>>>>
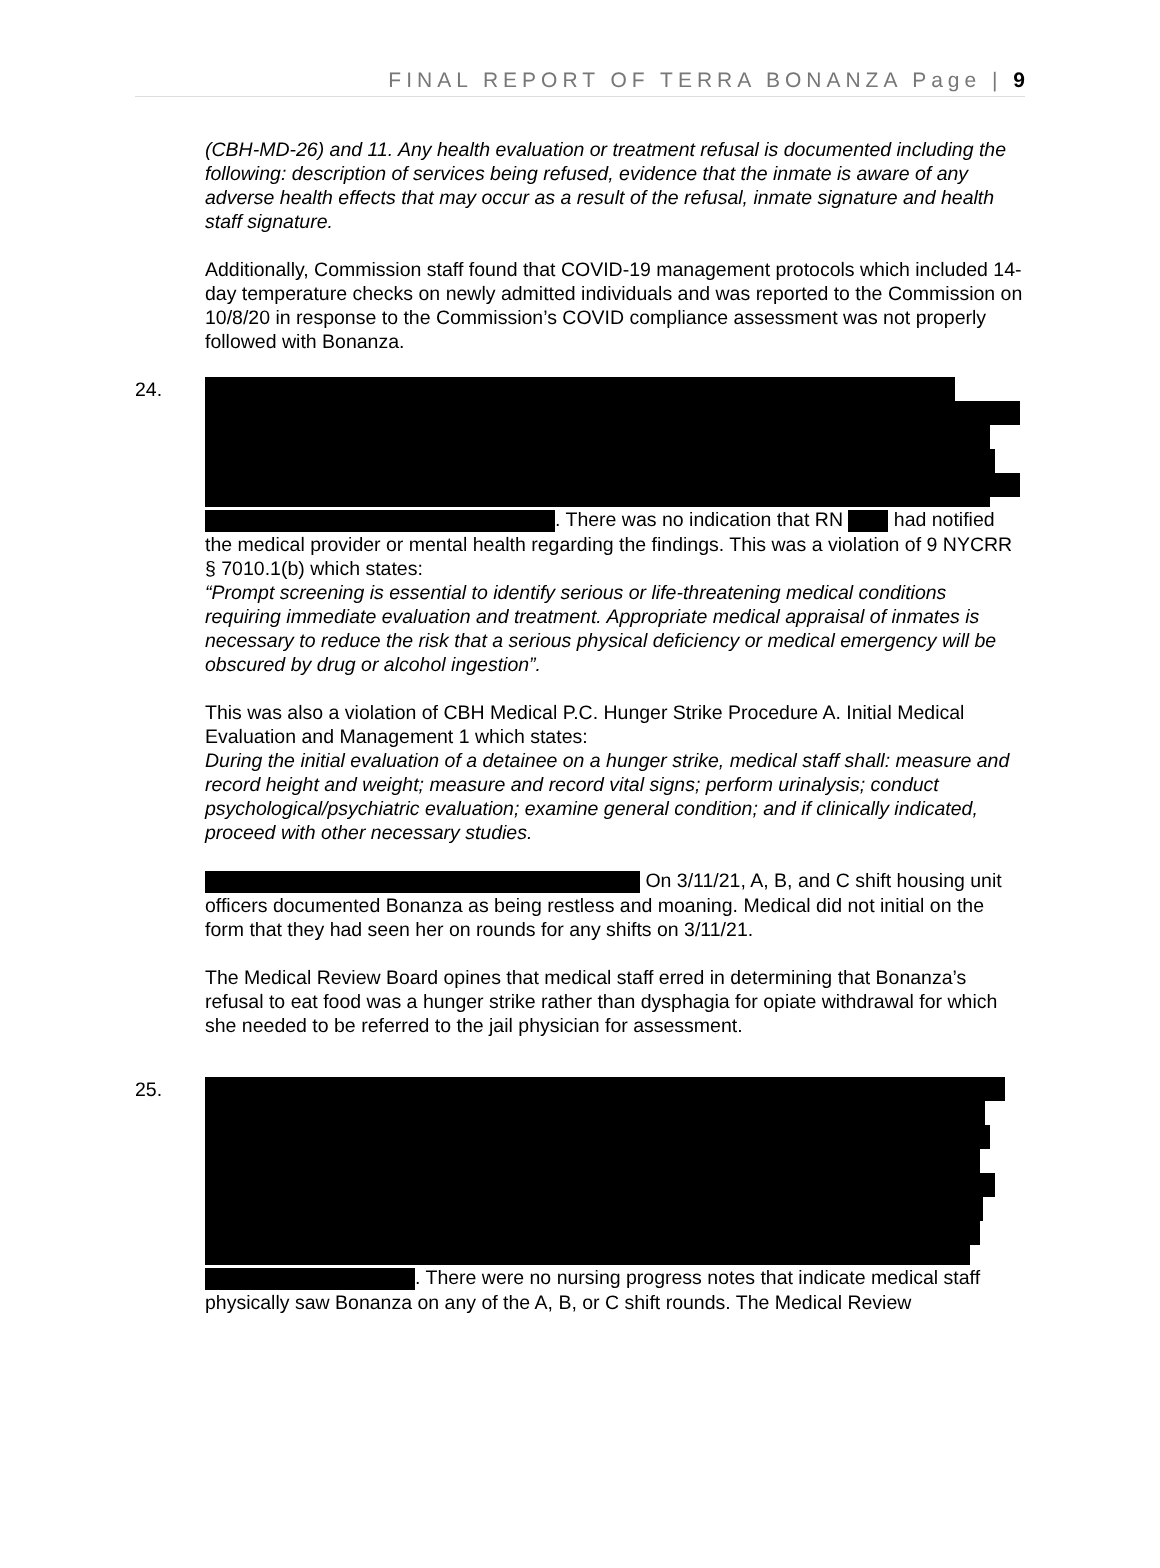FINAL REPORT OF TERRA BONANZA Page | 9
(CBH-MD-26) and 11. Any health evaluation or treatment refusal is documented including the following: description of services being refused, evidence that the inmate is aware of any adverse health effects that may occur as a result of the refusal, inmate signature and health staff signature.
Additionally, Commission staff found that COVID-19 management protocols which included 14-day temperature checks on newly admitted individuals and was reported to the Commission on 10/8/20 in response to the Commission’s COVID compliance assessment was not properly followed with Bonanza.
24.
. There was no indication that RN had notified the medical provider or mental health regarding the findings. This was a violation of 9 NYCRR § 7010.1(b) which states:
“Prompt screening is essential to identify serious or life-threatening medical conditions requiring immediate evaluation and treatment. Appropriate medical appraisal of inmates is necessary to reduce the risk that a serious physical deficiency or medical emergency will be obscured by drug or alcohol ingestion”.
This was also a violation of CBH Medical P.C. Hunger Strike Procedure A. Initial Medical Evaluation and Management 1 which states:
During the initial evaluation of a detainee on a hunger strike, medical staff shall: measure and record height and weight; measure and record vital signs; perform urinalysis; conduct psychological/psychiatric evaluation; examine general condition; and if clinically indicated, proceed with other necessary studies.
On 3/11/21, A, B, and C shift housing unit officers documented Bonanza as being restless and moaning. Medical did not initial on the form that they had seen her on rounds for any shifts on 3/11/21.
The Medical Review Board opines that medical staff erred in determining that Bonanza’s refusal to eat food was a hunger strike rather than dysphagia for opiate withdrawal for which she needed to be referred to the jail physician for assessment.
25.
. There were no nursing progress notes that indicate medical staff physically saw Bonanza on any of the A, B, or C shift rounds. The Medical Review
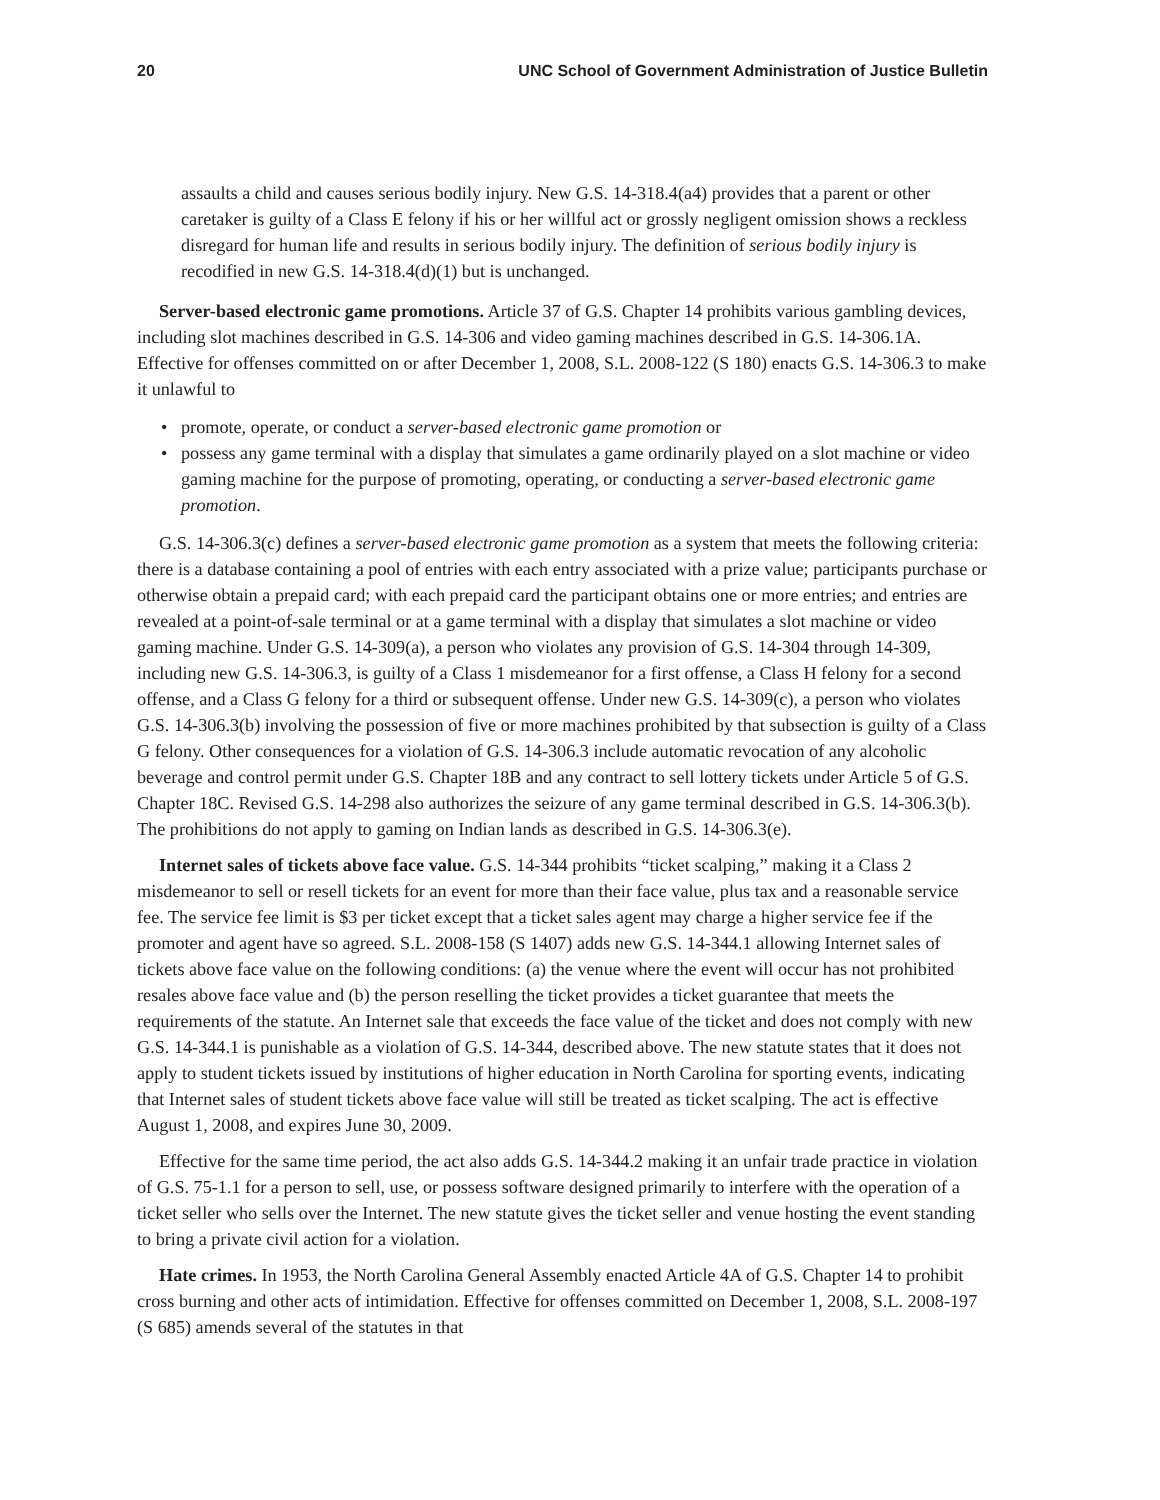20 UNC School of Government Administration of Justice Bulletin
assaults a child and causes serious bodily injury. New G.S. 14-318.4(a4) provides that a parent or other caretaker is guilty of a Class E felony if his or her willful act or grossly negligent omission shows a reckless disregard for human life and results in serious bodily injury. The definition of serious bodily injury is recodified in new G.S. 14-318.4(d)(1) but is unchanged.
Server-based electronic game promotions. Article 37 of G.S. Chapter 14 prohibits various gambling devices, including slot machines described in G.S. 14-306 and video gaming machines described in G.S. 14-306.1A. Effective for offenses committed on or after December 1, 2008, S.L. 2008-122 (S 180) enacts G.S. 14-306.3 to make it unlawful to
• promote, operate, or conduct a server-based electronic game promotion or
• possess any game terminal with a display that simulates a game ordinarily played on a slot machine or video gaming machine for the purpose of promoting, operating, or conducting a server-based electronic game promotion.
G.S. 14-306.3(c) defines a server-based electronic game promotion as a system that meets the following criteria: there is a database containing a pool of entries with each entry associated with a prize value; participants purchase or otherwise obtain a prepaid card; with each prepaid card the participant obtains one or more entries; and entries are revealed at a point-of-sale terminal or at a game terminal with a display that simulates a slot machine or video gaming machine. Under G.S. 14-309(a), a person who violates any provision of G.S. 14-304 through 14-309, including new G.S. 14-306.3, is guilty of a Class 1 misdemeanor for a first offense, a Class H felony for a second offense, and a Class G felony for a third or subsequent offense. Under new G.S. 14-309(c), a person who violates G.S. 14-306.3(b) involving the possession of five or more machines prohibited by that subsection is guilty of a Class G felony. Other consequences for a violation of G.S. 14-306.3 include automatic revocation of any alcoholic beverage and control permit under G.S. Chapter 18B and any contract to sell lottery tickets under Article 5 of G.S. Chapter 18C. Revised G.S. 14-298 also authorizes the seizure of any game terminal described in G.S. 14-306.3(b). The prohibitions do not apply to gaming on Indian lands as described in G.S. 14-306.3(e).
Internet sales of tickets above face value. G.S. 14-344 prohibits “ticket scalping,” making it a Class 2 misdemeanor to sell or resell tickets for an event for more than their face value, plus tax and a reasonable service fee. The service fee limit is $3 per ticket except that a ticket sales agent may charge a higher service fee if the promoter and agent have so agreed. S.L. 2008-158 (S 1407) adds new G.S. 14-344.1 allowing Internet sales of tickets above face value on the following conditions: (a) the venue where the event will occur has not prohibited resales above face value and (b) the person reselling the ticket provides a ticket guarantee that meets the requirements of the statute. An Internet sale that exceeds the face value of the ticket and does not comply with new G.S. 14-344.1 is punishable as a violation of G.S. 14-344, described above. The new statute states that it does not apply to student tickets issued by institutions of higher education in North Carolina for sporting events, indicating that Internet sales of student tickets above face value will still be treated as ticket scalping. The act is effective August 1, 2008, and expires June 30, 2009.
Effective for the same time period, the act also adds G.S. 14-344.2 making it an unfair trade practice in violation of G.S. 75-1.1 for a person to sell, use, or possess software designed primarily to interfere with the operation of a ticket seller who sells over the Internet. The new statute gives the ticket seller and venue hosting the event standing to bring a private civil action for a violation.
Hate crimes. In 1953, the North Carolina General Assembly enacted Article 4A of G.S. Chapter 14 to prohibit cross burning and other acts of intimidation. Effective for offenses committed on December 1, 2008, S.L. 2008-197 (S 685) amends several of the statutes in that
<<<<
→ **WHAT YOU ARE ASKED TO DO**
What is needed is a verbatim copy of every line in the records above from the one containing "assaults a child" down to the one containing "electronic game promotion.", both included, and nothing more.

→ **EXERCISE ANSWER**
assaults a child and causes serious bodily injury. New G.S. 14-318.4(a4) provides that a parent or other caretaker is guilty of a Class E felony if his or her willful act or grossly negligent omission shows a reckless disregard for human life and results in serious bodily injury. The definition of serious bodily injury is recodified in new G.S. 14-318.4(d)(1) but is unchanged.
Server-based electronic game promotions. Article 37 of G.S. Chapter 14 prohibits various gambling devices, including slot machines described in G.S. 14-306 and video gaming machines described in G.S. 14-306.1A. Effective for offenses committed on or after December 1, 2008, S.L. 2008-122 (S 180) enacts G.S. 14-306.3 to make it unlawful to
• promote, operate, or conduct a server-based electronic game promotion or
• possess any game terminal with a display that simulates a game ordinarily played on a slot machine or video gaming machine for the purpose of promoting, operating, or conducting a server-based electronic game promotion.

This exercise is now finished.